Nov 23, 2009 15:51
So. I have an urge to talk about my day.
Well, not really, but as I can't take the nap I wanted because there's a school maintenance man sitting inside my door, I may as well take an opportunity to vent.
I had a big, grade-defining paper coming up. I knew about it for months. And in keeping with my horrid tendency to procrastinate, I don't start working on it until two days prior. I set a rather weak goal for myself-- the paper needs to be at least ten pages long, so I'll write five on Saturday and five on Sunday. Solid plan.
I write three on Saturday. Okay, still no big deal.
It's elevon o' clock, Sunday night, and I'm on page seven, realizing this is going to turn out to be at least eleven pages, but more likely twelve. Fuck. Well, okay, I've pulled all-nighters before. I buy myself a cup of coffee and work my damndest not to get distracted.
Seven-thirty AM, I finally finish the damn thing. I was right-- twelve pages.
I know sleep is out of the question until 3 o'clock, as I have a solid block of classes, but that's okay, I tell myself. I go and get breakfast, a little twitchy from not having slept, but overall feeling fine I remember I agreed to bring someone project materials from my room so they can set up for a booth in the main student building. I return to the reject motel building I call home.
...Only to find my door won't open. It's 8 AM, I'm cold and tired and in no mood for shenanigans, it's looking like it's going to rain, and the little red light on the card reader just keeps flashing back at me. Okay. Okay. I'll go to the RA's office, that's what they're there for. Only because I'm in the rat-trap motel, we don't have 24 hour security personnel like the other buildings, and the RA room doesn't open until 9. So I have to call the RA on duty, (who is actually not even from our building). She comes over, unlocks the RA room so I can actually wait inside somewhere warm while this is settled, and she puts in a call.
She tells me maintenance is going to call her back with an estimate of when they can get to my door. I say cool, I'm fine with chilling. I just want to know if I'll need to find somewhere else to wait for a while until this all gets sorted out.

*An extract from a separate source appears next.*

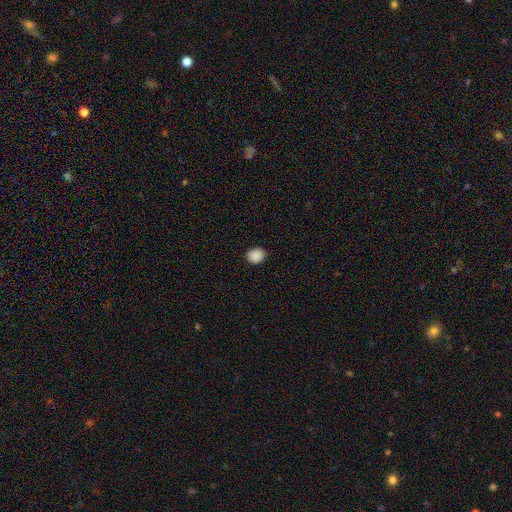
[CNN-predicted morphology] smooth-or-featured: smooth: 89% | star or artifact: 8% | featured or disk: 2%
  how-rounded: round: 61% | in between: 38% | cigar-shaped: 1%
  merging: none: 90% | minor disturbance: 7% | major disturbance: 2% | merger: 1%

...The girl doesn't even wait four minutes before she's collecting her stuff and saying I should go wait outside my door and that she's sure maintenance will be there soon. Obviously waiting for a return call would cut into her not-doing-her-job time or something. So now I'm pissed, and hurt, because I just let her leave without protest like a pussy (which means, btw, that I was locked out of the nice warm room again), and I go sit on the motel steps like some vagrant. Being sleep-deprived means my emotional barriers are just non-existent, so I get pissed about the fact that I'm crying as well, and the whole situation is just Not Good.
It of course starts to rain. Because hell, why not?
An hour passes, and at this point the actual building personnel come and unlock the RA room, so I get to tell my RA what happened and return to waiting in the warm room. I receive sympathy and a warm snickerdoodle. I feel somewhat better. I collect myself again, and watch Jon Stewart on the shared TV until maintenance comes... three hours later.
"I'm sure they'll be here soon." Aha. Ha.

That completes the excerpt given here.